As technology becomes more prevalent and people increasingly turn to the Internet to manage their lives, cyber criminals are keeping pace and causing millions of dollars of damage and loss of productivity. Dr. Neil Daswani discussed some of the common types of cyber threats and what people, and organizations like the Department of Defense, can do to minimize those threats.
Two common types of Internet damage include data breaches and malware.

Data Breaches have caused big problems in recent years. TJX (parent company of TJ Maxx and Marshalls), the Veterans Affairs Administration, and CardSystems credit card payment processors were all victims of major data breaches where information was stolen. The theft generally affects customers (the end user) of the organization that is breached and can result in stolen money, or stolen identity. Breaches are a big problem because millions of people can be affected at once.

How do data breaches occur? The three most common events resulting in theft are stolen equipment (35%), lost equipment (5%), hacking (60%). These breaches have resulted in over 230 million lost or stolen customer records since 2005. It is not surprising that hacking is the most common form of theft. Because criminals are keeping up with technology, it is imperative that when developing a Website or new software, you have to assume that criminals will try to hack into it and steal information.

What can we do to protect ourselves?
Dr. Daswani suggested that individuals and organizations alike arm and educate themselves. He recommended some online resources to learn about security.

He also suggested that a security czar is elected for each project and you create a secure development lifecycle.

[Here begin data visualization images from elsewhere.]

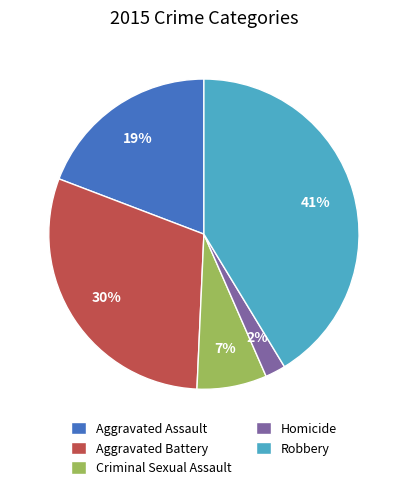

What is the ratio of the value at Criminal Sexual Assault to the value at Aggravated Battery?

0.2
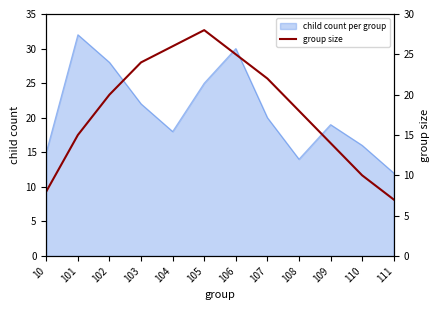

Reading right to left, list all the values displayed in this chart.

7	10	14	18	22	25	28	26	24	20	15	8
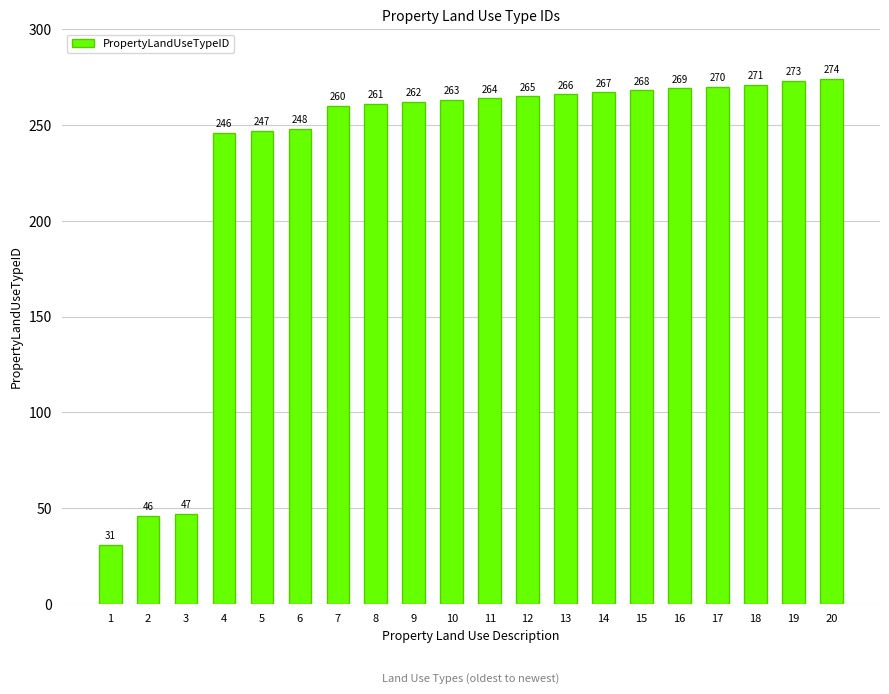

List the labels in order of value, smallest first.

1, 2, 3, 4, 5, 6, 7, 8, 9, 10, 11, 12, 13, 14, 15, 16, 17, 18, 19, 20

Malware results in damage to your network or computer when somebody captures your keystrokes, thereby resulting in stolen usernames and passwords. The end results could be that your system is forced to join a botnet (network of bad machines) and sends email spam from your machine, among other countless malicious acts you may not know are occurring.

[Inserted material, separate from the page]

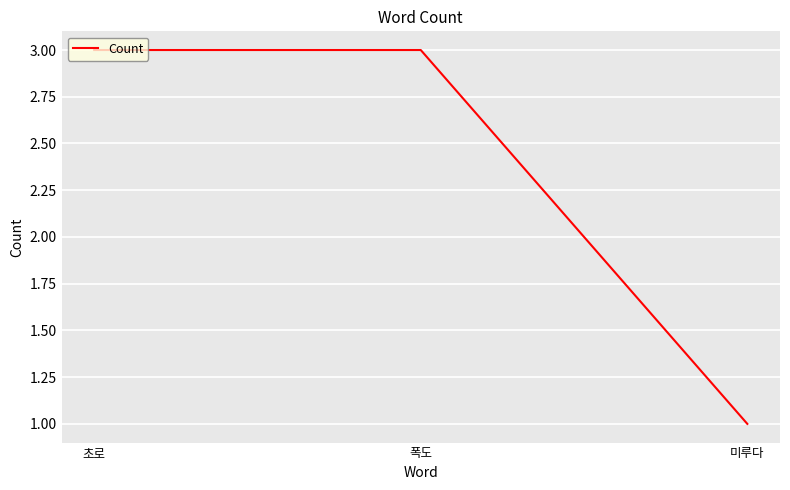

Is it true that the value at 초로 is 2?

False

What has changed in Malware Distribution?
–Old style: email, peer to peer
–New style: infect web pages and drive-by-downloads.
Because Websites are being targeted more, it is imperative that developers create safer sites, and end users know where they are going online. Many cyber criminals use social engineering to get you to hit their sites (phishing). For example, they might send emails with breaking news headlines that then takes you to a botnet site. When you click on the phony link, you are taken to a malware site that may log your keystrokes and you end up infecting your computer. Therefore, malware is a very significant threat.

What is industry doing? To reduce malware attacks, Google, for example, is adding a note to search results that states: “This site may harm your computer.” This warning is added to sites that are known, or suspected, to be malicious. If the end user clicks on the site anyway, Google gives you another warning that the site may harm your computer. The user has to physically copy and paste the link if they still want access.

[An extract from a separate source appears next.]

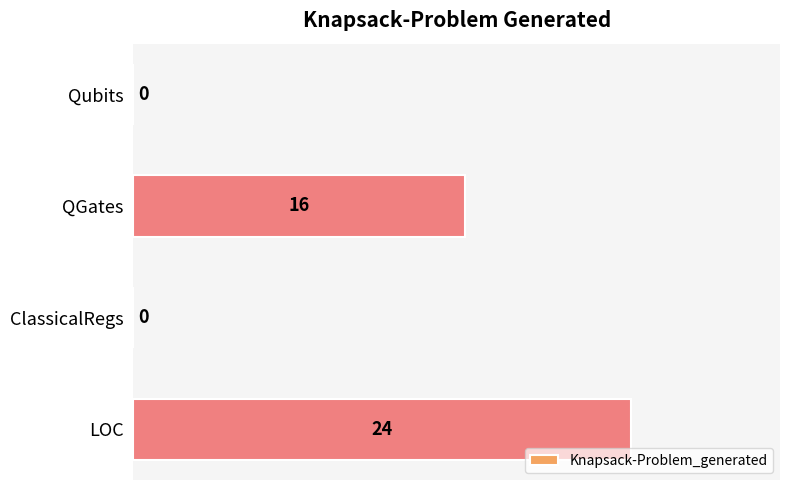

What is the sum of all values?

40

How can you protect yourself?

–Change passwords on home routers and wifi systems.
–Use a firewall and anti-virus software
–Install patches and updates immediately. Use auto update.
–Make backups or used backup service.
–Use browsers with malware protection (eg. Chrome, Firefox)
–Choose good, strong passwords.
–Use bookmarks for financial sites instead of typing the URL each time.
And remember, if it sounds too good to be true, it likely is.